People who don't pay into pensions are either loaded with a property portfolio to keep them in retirement or they are narrow minded short term idiots, who when they get to old age are a burden on the rest of us because they didn't save for later life!
 
From Metlife. A UK pensions company.

Whose to say that we won't go through something similar or worse?

We probably will. If you expect perfectly linear returns then you're going to be disappointed.

The whole point is that by taking some of the risk you get a higher return. If you try to take less risk by opting for fixed-interest savings account or the like, you will unwittingly expose yourself to another risk - shortfall risk, where you won't make enough money to be able to live comfortably.

Literally decades of experience has shown that retirement savings are best held in appropriate funds of risky stocks and bonds. There is no long-term period (20-30 years) where cash or cash-like instruments beat a mixed stock/bond portfolio.
 
People who don't pay into pensions are either loaded with a property portfolio to keep them in retirement or they are narrow minded short term idiots, who when they get to old age are a burden on the rest of us because they didn't save for later life!

Not really. My mother didn't put into a pension (my dad did but it's not great one) and she can happily live on the £116 a week she gets from the State Pension.

My parents own their own home, go on two cruises a year, keep up with the bills and don't struggle for money.

Of course this is partly due to the money my dad gets from his private pension but most of their incoming are from the State pension.

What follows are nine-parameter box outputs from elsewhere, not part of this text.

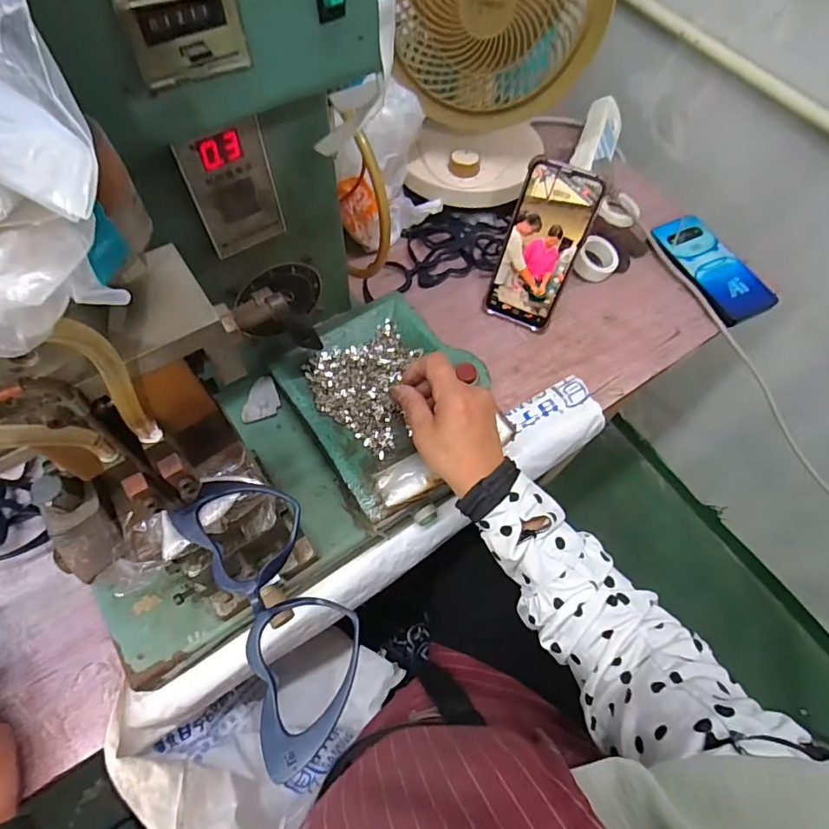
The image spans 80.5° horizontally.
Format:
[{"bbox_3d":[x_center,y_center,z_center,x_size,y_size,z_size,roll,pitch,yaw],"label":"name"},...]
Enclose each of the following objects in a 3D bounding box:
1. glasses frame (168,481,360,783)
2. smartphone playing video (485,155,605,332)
[{"bbox_3d":[-0.072,0.093,0.250,0.060,0.016,0.144,-28,69,-15],"label":"glasses frame"},{"bbox_3d":[0.132,-0.173,0.519,0.077,0.168,0.006,23,39,10],"label":"smartphone playing video"}]

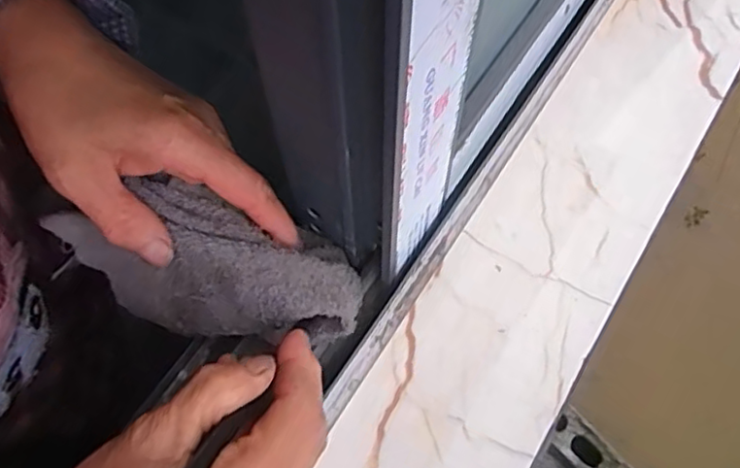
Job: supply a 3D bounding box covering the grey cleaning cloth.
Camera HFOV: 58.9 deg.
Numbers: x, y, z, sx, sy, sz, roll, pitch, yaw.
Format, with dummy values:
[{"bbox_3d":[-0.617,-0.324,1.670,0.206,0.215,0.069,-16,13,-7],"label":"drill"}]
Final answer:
[{"bbox_3d":[-0.074,0.019,0.307,0.138,0.021,0.066,23,104,-10],"label":"grey cleaning cloth"}]

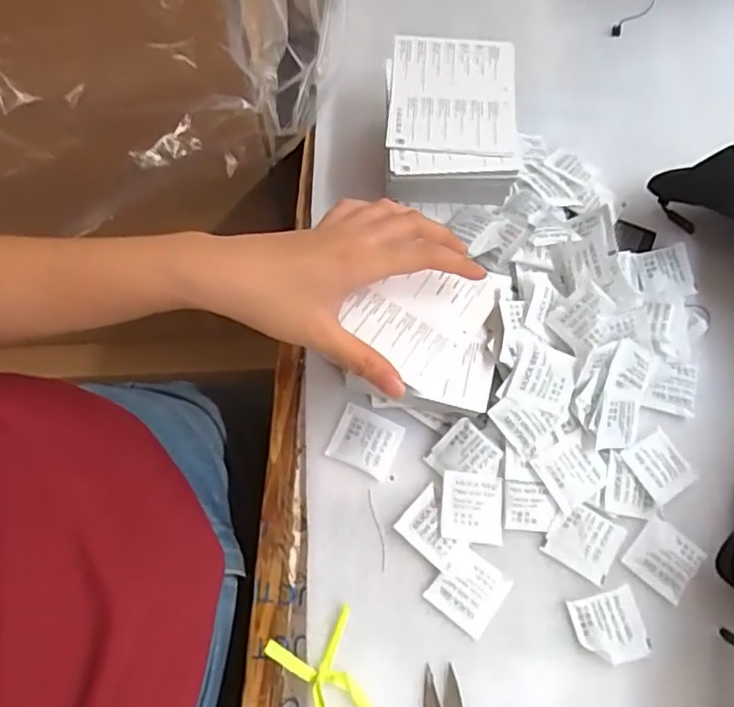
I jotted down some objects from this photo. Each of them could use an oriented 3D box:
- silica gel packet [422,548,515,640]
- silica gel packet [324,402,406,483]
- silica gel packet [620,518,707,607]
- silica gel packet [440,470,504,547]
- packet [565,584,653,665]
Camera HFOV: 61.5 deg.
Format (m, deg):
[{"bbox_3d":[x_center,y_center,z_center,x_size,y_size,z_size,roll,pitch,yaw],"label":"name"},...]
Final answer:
[{"bbox_3d":[0.062,0.144,0.375,0.039,0.007,0.041,37,73,13],"label":"silica gel packet"},{"bbox_3d":[-0.001,0.058,0.411,0.042,0.005,0.040,23,71,9],"label":"silica gel packet"},{"bbox_3d":[0.187,0.129,0.389,0.039,0.004,0.039,38,74,14],"label":"silica gel packet"},{"bbox_3d":[0.067,0.097,0.391,0.039,0.007,0.042,5,69,2],"label":"silica gel packet"},{"bbox_3d":[0.146,0.164,0.370,0.041,0.007,0.039,-14,70,-5],"label":"packet"}]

A bloke retired from my work last month with a £25k a year pension and my first thought was "why does a man in his late 60s with his own home need nearly £2,000 a month income?" It's actually more than that when you add in the State pension on top.

I opted out of my pension due to wanting to pay all my debts off and get into a position of having 3 months wages as savings. I'm nearly there now and I'll opt back in but I'm really not bothered about attaining my current wage level after retirement. As long as I have enough to cover my living costs and the odd holiday I'll be happy.